Reist man weiter durch die Berge, kommt man irgendwann nach Massaua. Türkises Meer, Green Island mit einer Vielzahl von Einsiedlerkrebsen und frischer Fisch erwarten einen. Natürlich auch unbändige Hitze.

Aber warum erzähle ich euch das alles? Weil es eine unglaubliche Bereicherung ist, die Kultur Eritreas zu kennen und zu leben. Ich liebe es zu sehen, wie meine Kinder Tigrigna lernen, Feiern und Feste besuchen und Eritrea wie selbstverständlich zu ihrem Leben gehört. Sie sind stolz darauf. Und genau so sollte es sein, denn es macht sie stark und festigt ihre Identität.

Ich kann euch nur ermutigen, Feste und Feiern zu besuchen und vor allem nach Eritrea zu reisen. Nehmt euren Partner, eure Partnerin und eure Kinder mit! Lasst sie teilhaben und diese wunderbaren Erfahrungen machen, die auch ich machen durfte. Gerade wenn ihr einen Partner oder eine Partnerin habt, die nicht aus Eritrea stammt, habt keine Scheu, eure Kultur zu zeigen. Sie ist Teil von euch und eine Bereicherung für jeden, der offen dafür ist.
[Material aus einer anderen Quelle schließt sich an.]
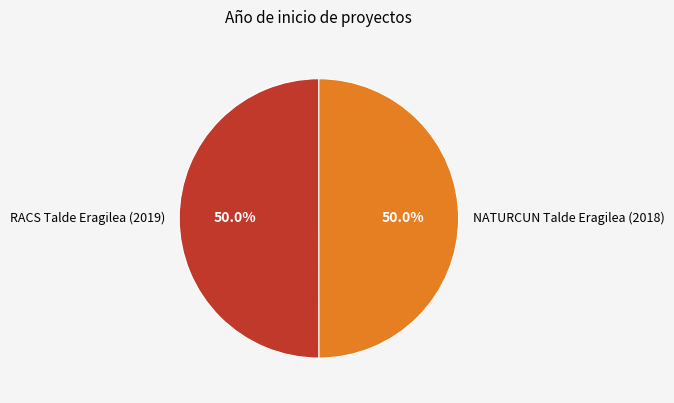

How much of the chart is everything except NATURCUN Talde Eragilea (2018)?

50.0%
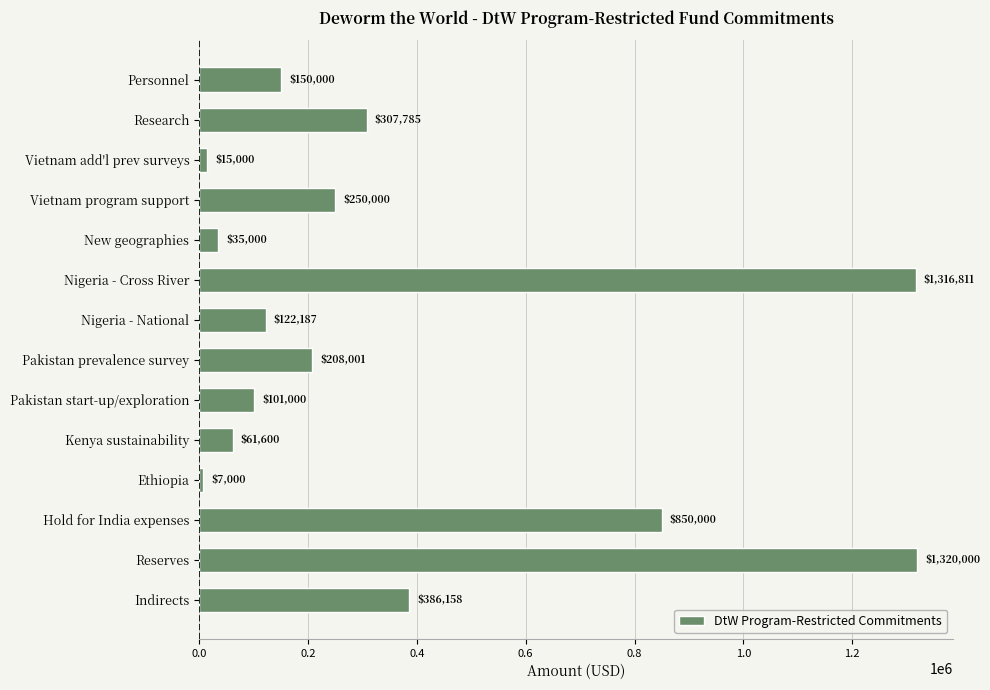

What value does the data have at Ethiopia?

7000.0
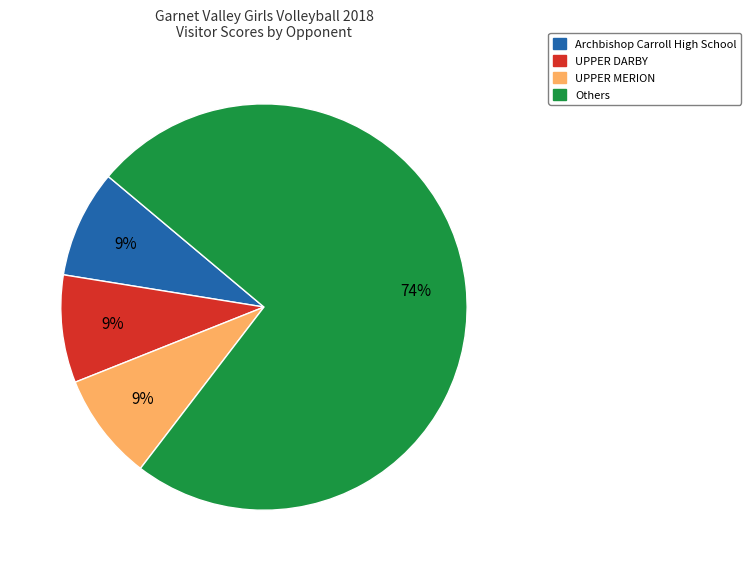

Is there a majority slice in this chart?

Yes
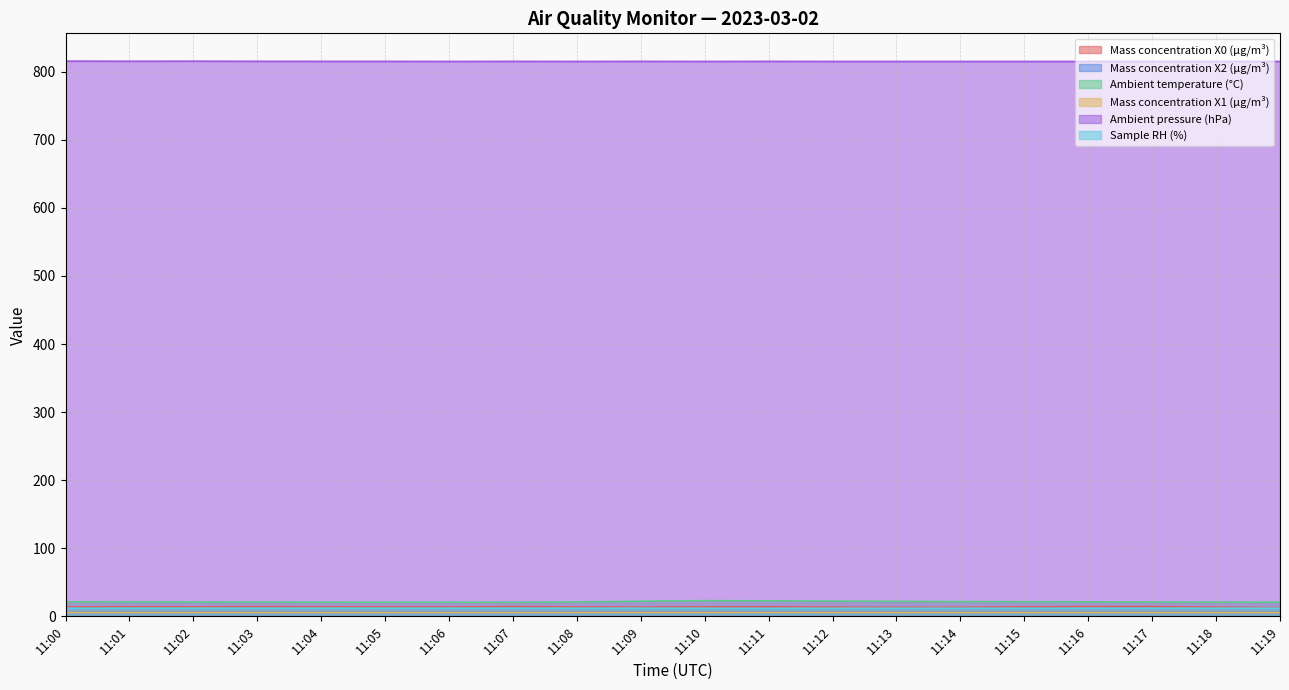

Reading left to right, list all the values displayed in this chart.

Mass concentration X0 (μg/m³): 13.8	14.1	13.9	14.2	14.0	13.9	13.8	14.3	13.8	13.6	13.8	14.0	13.6	13.2	13.2	13.8	14.2	14.3	13.5	12.8
Mass concentration X2 (μg/m³): 6.5	6.5	6.5	6.5	6.5	6.6	6.6	6.6	6.6	6.6	6.5	6.5	6.5	6.5	6.4	6.4	6.4	6.4	6.4	6.4
Ambient temperature (°C): 21.2	21.1	21.0	20.9	20.8	20.7	20.7	20.6	21.1	22.3	23.1	22.8	22.4	22.0	21.6	21.4	21.2	21.0	20.9	20.8
Mass concentration X1 (μg/m³): 5.8	5.8	5.8	5.8	5.7	5.7	5.8	5.8	5.8	5.8	5.8	5.8	5.8	5.8	5.7	5.7	5.7	5.7	5.7	5.7
Ambient pressure (hPa): 815.6	815.4	815.5	815.3	815.2	815.2	815.1	815.2	815.1	815.2	815.1	815.2	815.1	815.1	815.1	815.1	815.1	815.2	815.1	815.1
Sample RH (%): 12.0	12.0	12.0	12.0	12.0	12.0	12.0	12.0	12.0	12.0	11.9	11.8	11.9	11.9	11.9	11.9	12.0	12.0	12.0	12.0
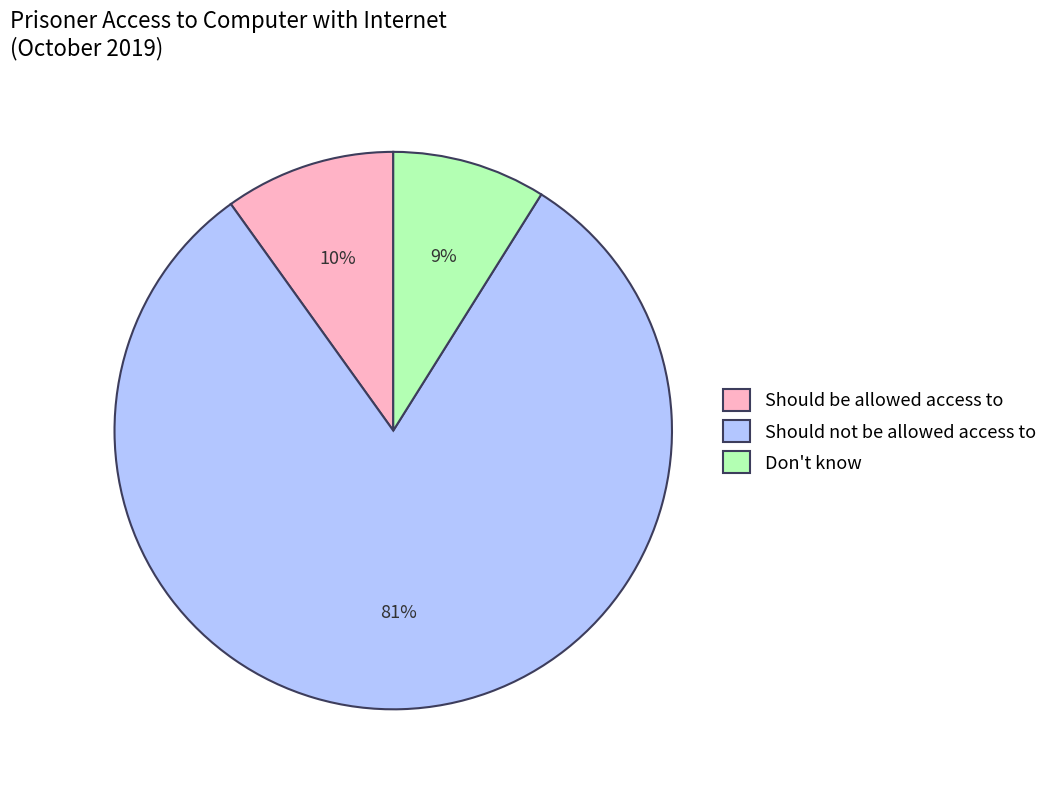

Between Don't know and Should be allowed access to, which is larger?

Should be allowed access to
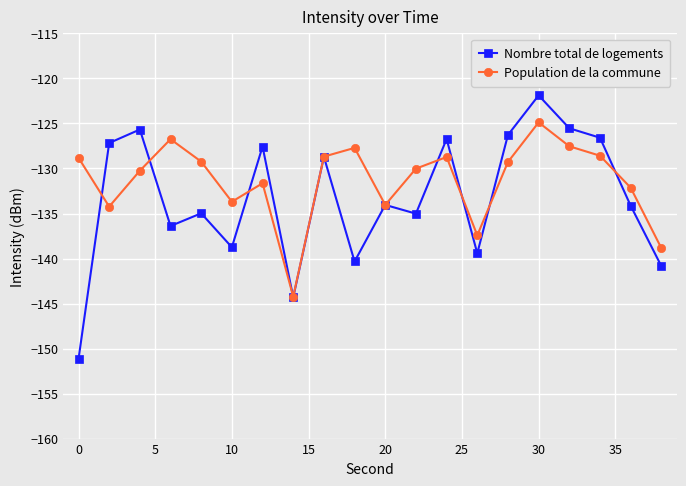

True or false: Nombre total de logements has more than 1 interior local peaks.

True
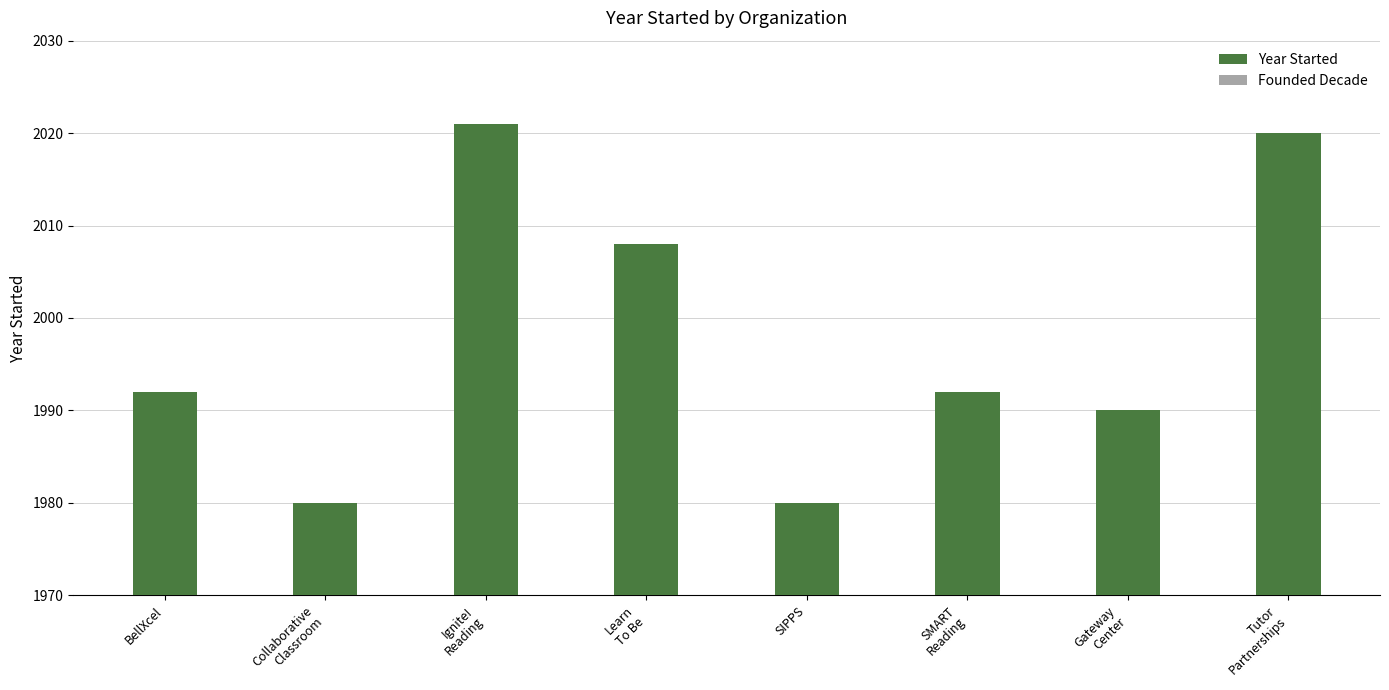

How many bars are there in each group?

2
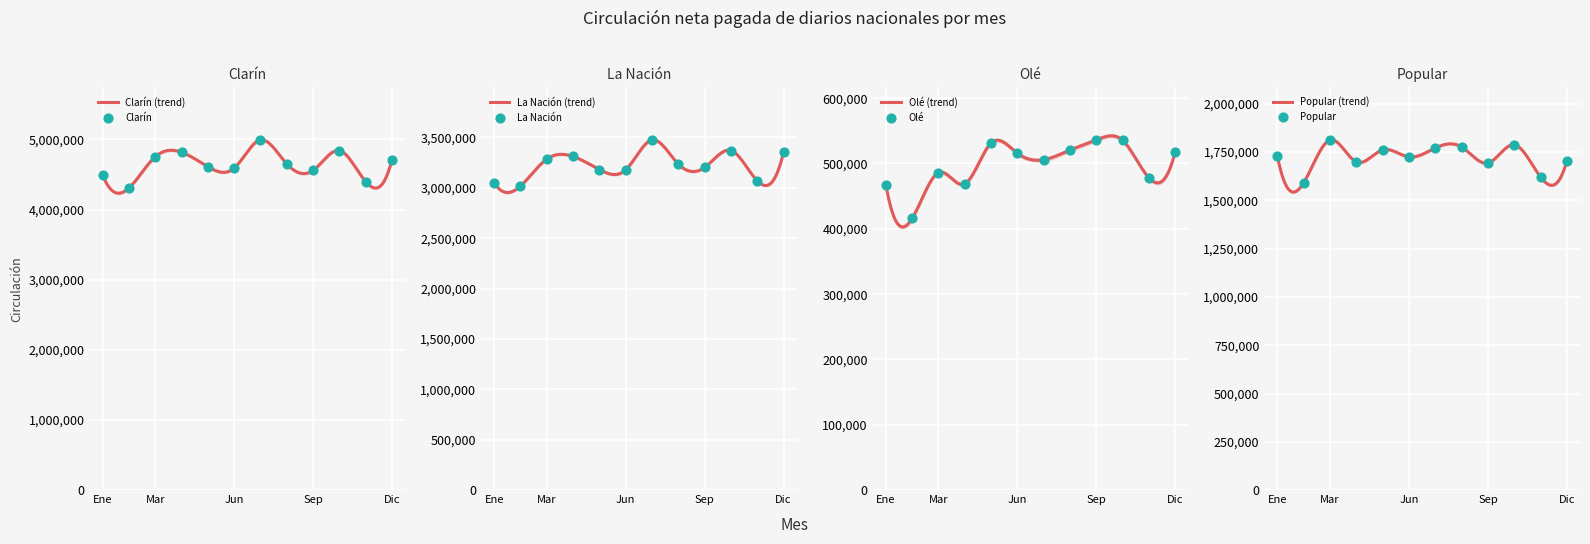

Which series has the largest total across all categories?

Clarín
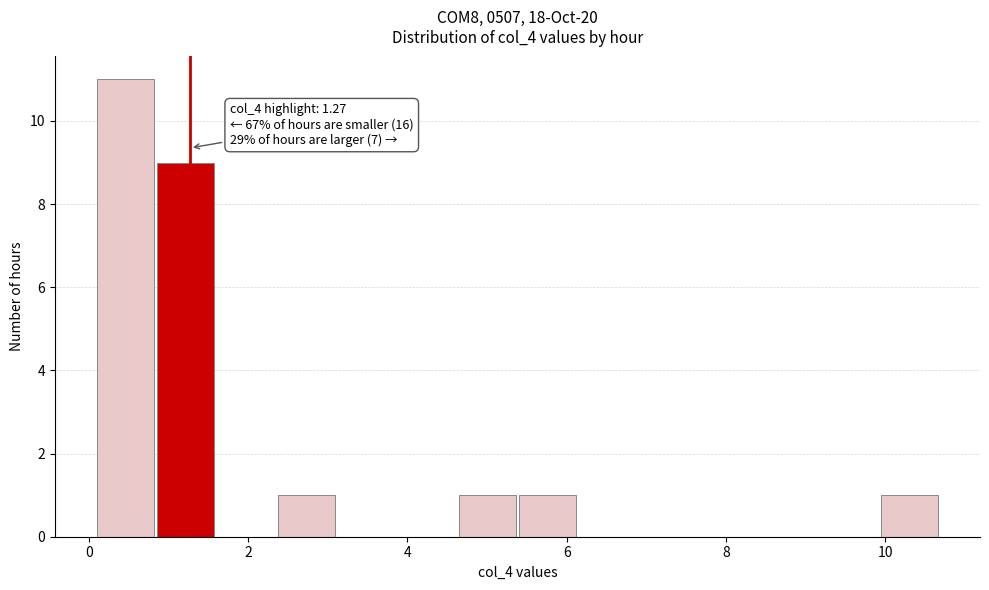

Around what value on the x-axis is the tallest bar? Give the approximate position of its centre, as read against the axis.

0.4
Ich danke euch für eure Aufmerksamkeit und freue mich auf eure Fragen und den gemeinsamen Austausch!

Kommentar hinzufügen

Kommentare

Yodit
Vor 2 Jahr

Vielen herzlichen Dank. Es ist schön zu lesen, wie eine liebe „Fremde“ über Eritrea schreibt und das Land wertschätzt, wie auch wir Eritreer, die in Deutschland, für uns „fremdes“ Land, leben und die Menschen und das Land wertschätzen, das uns aufgenommen hat.